Reading text
The Company has been pleased with its use of webcast technology for recent Annual Meetings and continues to believe that hosting a virtual Annual Meeting enables increased shareholder attendance and participation while reducing the costs of holding the Annual Meeting. The format also reduces the need for travel and for participating in public meetings, which may be difficult for some of our shareholders. We have designed our virtual format to enhance, rather than constrain, shareholder access, participation and communication. For example, the virtual format allows shareholders to communicate with us in advance of, and during, the annual meeting so they can ask questions of our Board or management, as time permits.

 

What Happens if There Are Technical Difficulties during the Annual Meeting?

 

We will have technicians ready to assist you with any technical difficulties you may have accessing the virtual annual meeting, voting at the annual meeting or submitting questions at the annual meeting. If you encounter any difficulties accessing the virtual meeting during the check-in or meeting time, please call the technical support number that will be posted on the Virtual Shareholder Meeting log-in page.

 

Who May Vote?

 

Only shareholders of record at the close of business on Monday, January 9, 2023, will be entitled to vote at the annual meeting. On this record date, there were 9,671,196 shares of our common stock outstanding and entitled to vote. Our common stock is our only class of voting stock.

 

If on January 9, 2023, your shares of our common stock were registered directly in your name with our transfer agent, VStock Transfer, LLC, then you are a shareholder of record.

 

If on January 9, 2023, your shares were held, not in your name, but rather in an account at a brokerage firm, bank, dealer or other similar organization, then you are the beneficial owner of shares held in “street name” and the Notice is being forwarded to you by that organization. The organization holding your account is considered to be the shareholder of record for purposes of voting at the annual meeting.

 

As a beneficial owner, you have the right to direct your broker or other agent regarding how to vote the shares in your account. You are also invited to attend the annual meeting. However, since you are not the shareholder of record, you may not vote your shares at the annual meeting unless you request and obtain a valid proxy from your broker or other agent.

 

You do not need to attend the annual meeting to vote your shares. Shares represented by valid proxies, received in time for the annual meeting and not revoked prior to the annual meeting, will be voted at the annual meeting. For instructions on how to change or revoke your proxy, see “May I Change or Revoke My Proxy?” below.

Exercise
Please print the part of the annual meeting text between "What Happens if" and "of voting stock.", inclusive, word for word.

Collected data
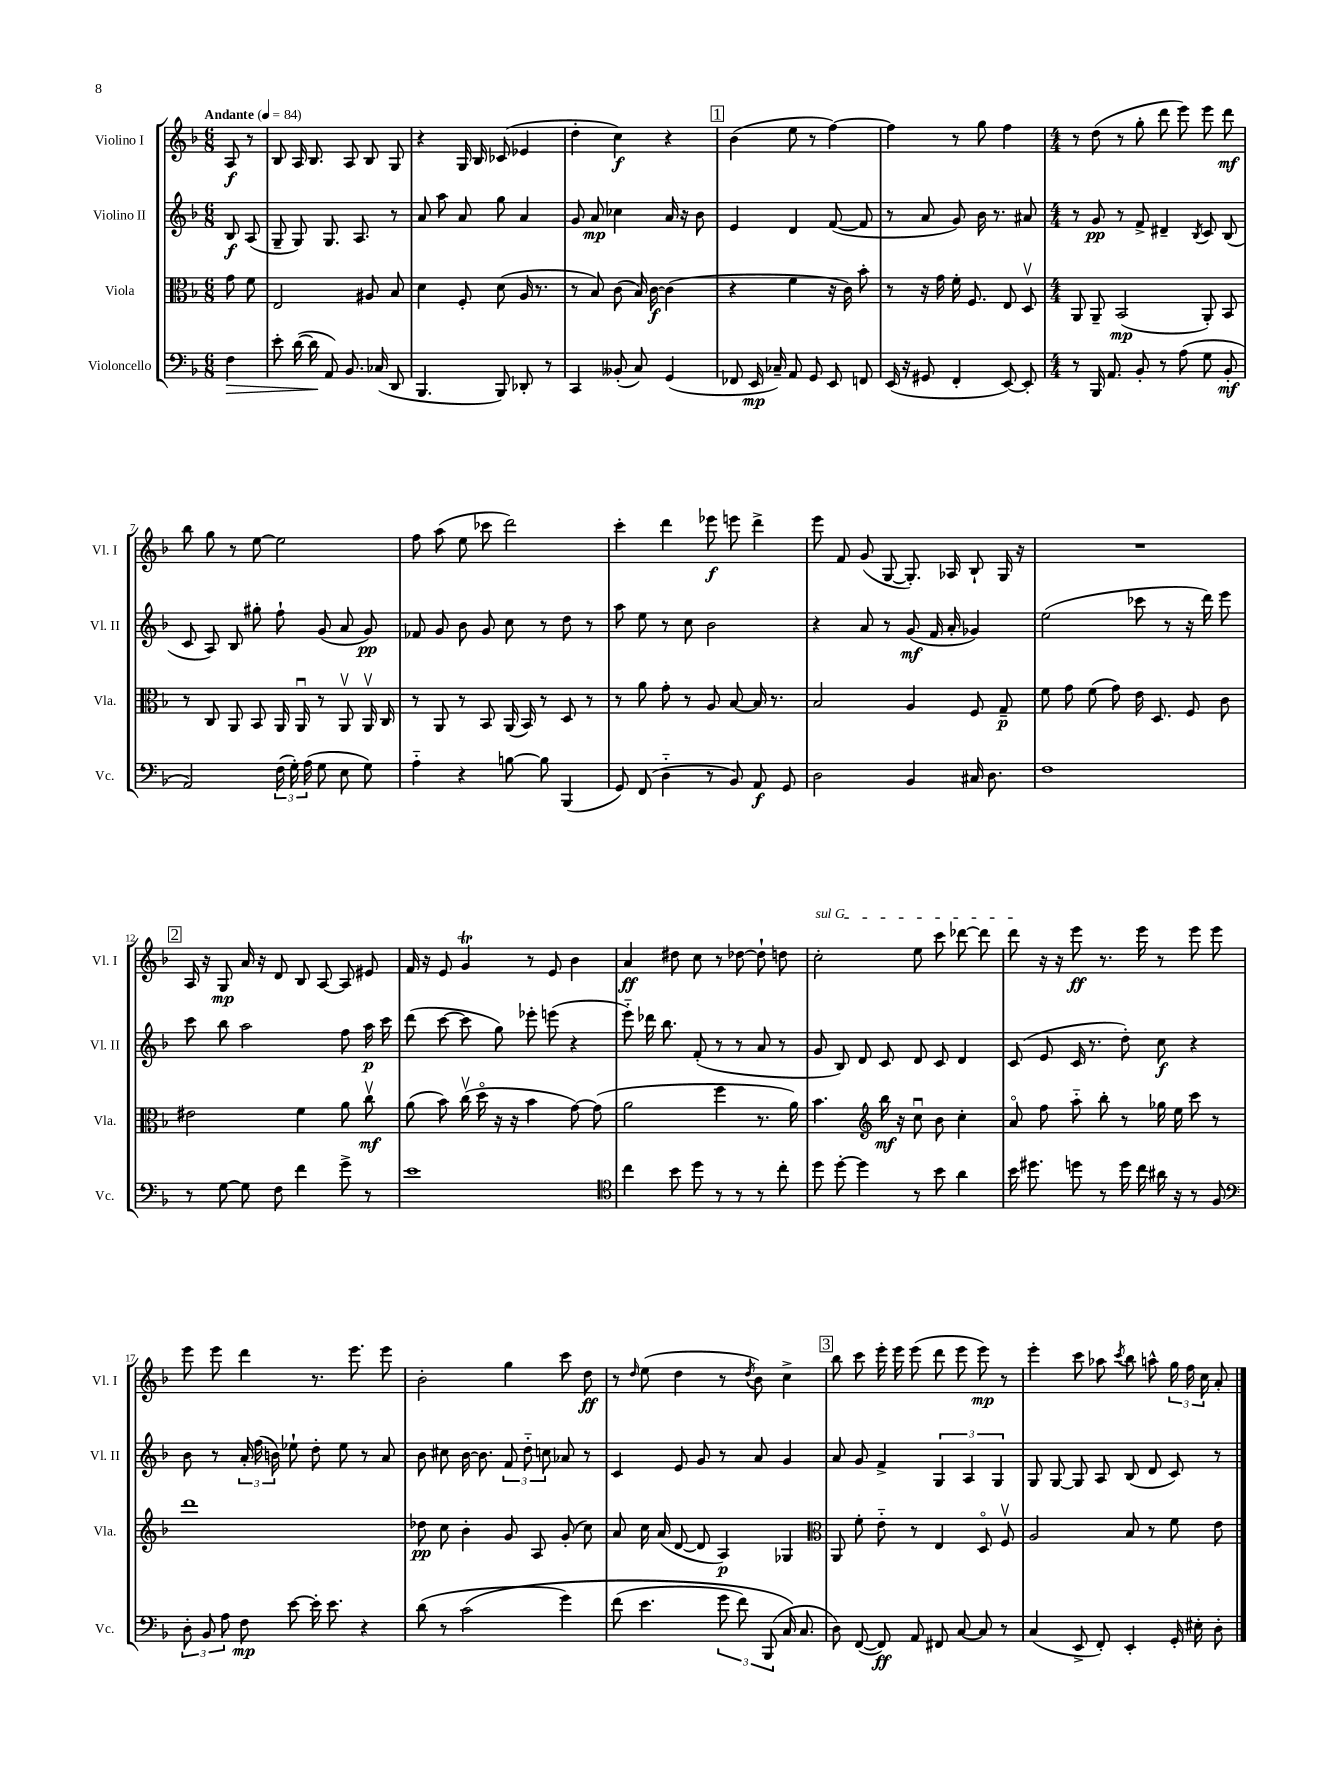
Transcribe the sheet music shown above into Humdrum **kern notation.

Exercise result
What Happens if There Are Technical Difficulties during the Annual Meeting?

 

We will have technicians ready to assist you with any technical difficulties you may have accessing the virtual annual meeting, voting at the annual meeting or submitting questions at the annual meeting. If you encounter any difficulties accessing the virtual meeting during the check-in or meeting time, please call the technical support number that will be posted on the Virtual Shareholder Meeting log-in page.

 

Who May Vote?

 

Only shareholders of record at the close of business on Monday, January 9, 2023, will be entitled to vote at the annual meeting. On this record date, there were 9,671,196 shares of our common stock outstanding and entitled to vote. Our common stock is our only class of voting stock.